El Gobierno dominicano ha asignado cerca de 400 millones de pesos para reparar goteras en 559 escuelas públicas, utilizando más de 505 mil metros cuadrados de lona asfáltica. Sin embargo, el problema de filtraciones se extiende a viviendas y comercios, afectando a propietarios y administradores de inmuebles en todo el país. La falta de estadísticas precisas dificulta cuantificar la magnitud del problema, aunque indicadores como las reclamaciones a Pro Consumidor sugieren que es un problema recurrente en el sector inmobiliario.
La situación se agrava por la alta proporción de construcciones informales, que representan más del 60% según la Sociedad Dominicana de Sismología.
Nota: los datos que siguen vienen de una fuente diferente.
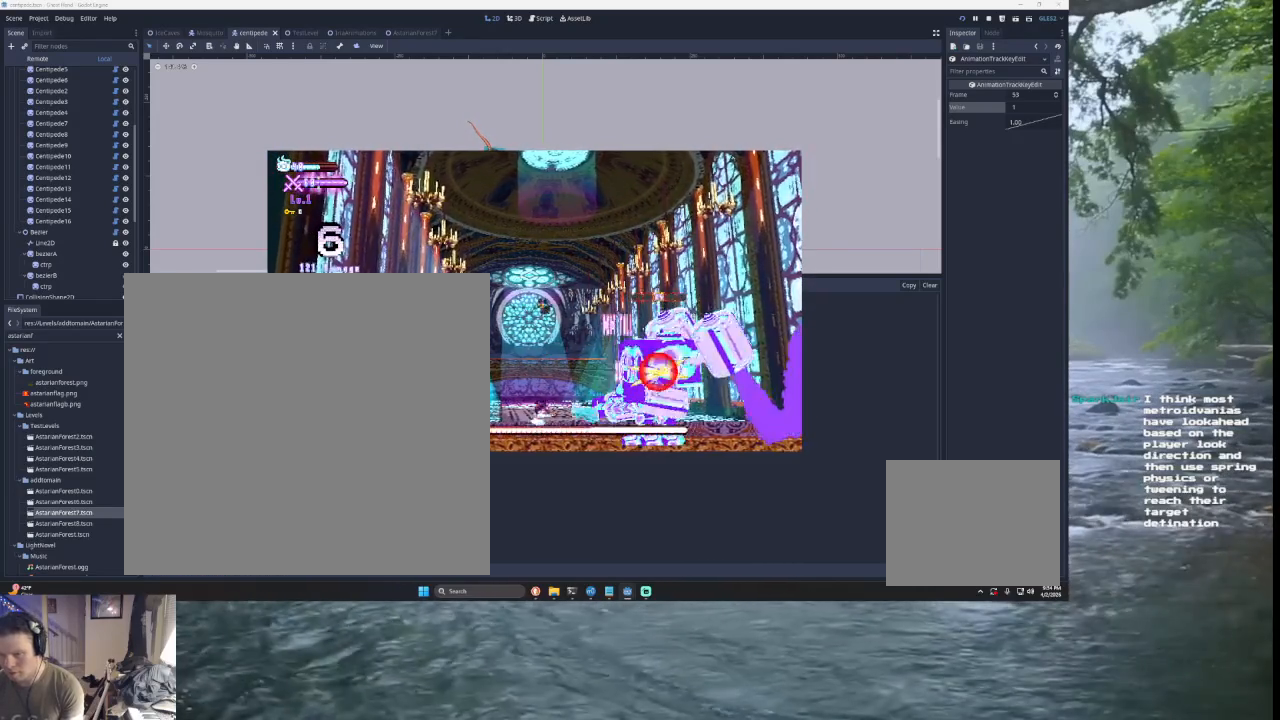
{"buttons": ["SQUARE", "TRIANGLE"], "left_stick": "left", "right_stick": "center", "events": [[33, "left_stick", "center"], [100, "left_stick", "right"], [233, "TRIANGLE", "down"], [267, "SQUARE", "down"], [367, "left_stick", "left"]]}
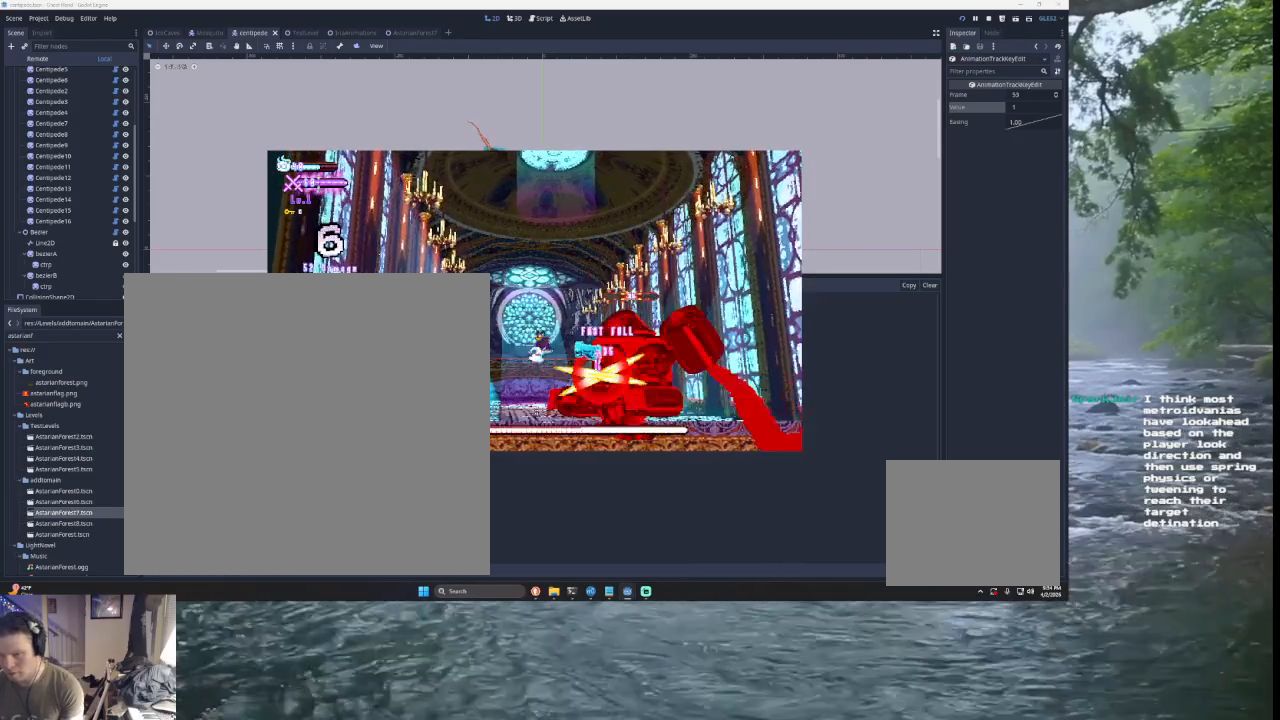
{"buttons": ["SQUARE", "TRIANGLE"], "left_stick": "left", "right_stick": "center", "events": [[33, "SQUARE", "up"], [100, "TRIANGLE", "up"], [133, "left_stick", "center"], [233, "left_stick", "right"], [300, "TRIANGLE", "down"], [333, "SQUARE", "down"], [467, "left_stick", "left"]]}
Las lluvias intensas y concentradas han evidenciado aún más las deficiencias en techos y sistemas pluviales. Expertos señalan que las filtraciones suelen asociarse a fallas en sistemas de impermeabilización y defectos constructivos, más que al cambio climático.
El mercado de impermeabilización en República Dominicana está en crecimiento, con una demanda sostenida de soluciones que van desde membranas asfálticas hasta tecnologías más avanzadas como poliuretano y poliurea. A pesar de la disponibilidad de nuevas tecnologías, la adopción de soluciones más avanzadas sigue siendo limitada debido a razones económicas y culturales. La informalidad constructiva y la falta de supervisión técnica adecuada son factores que alimentan el problema de las filtraciones.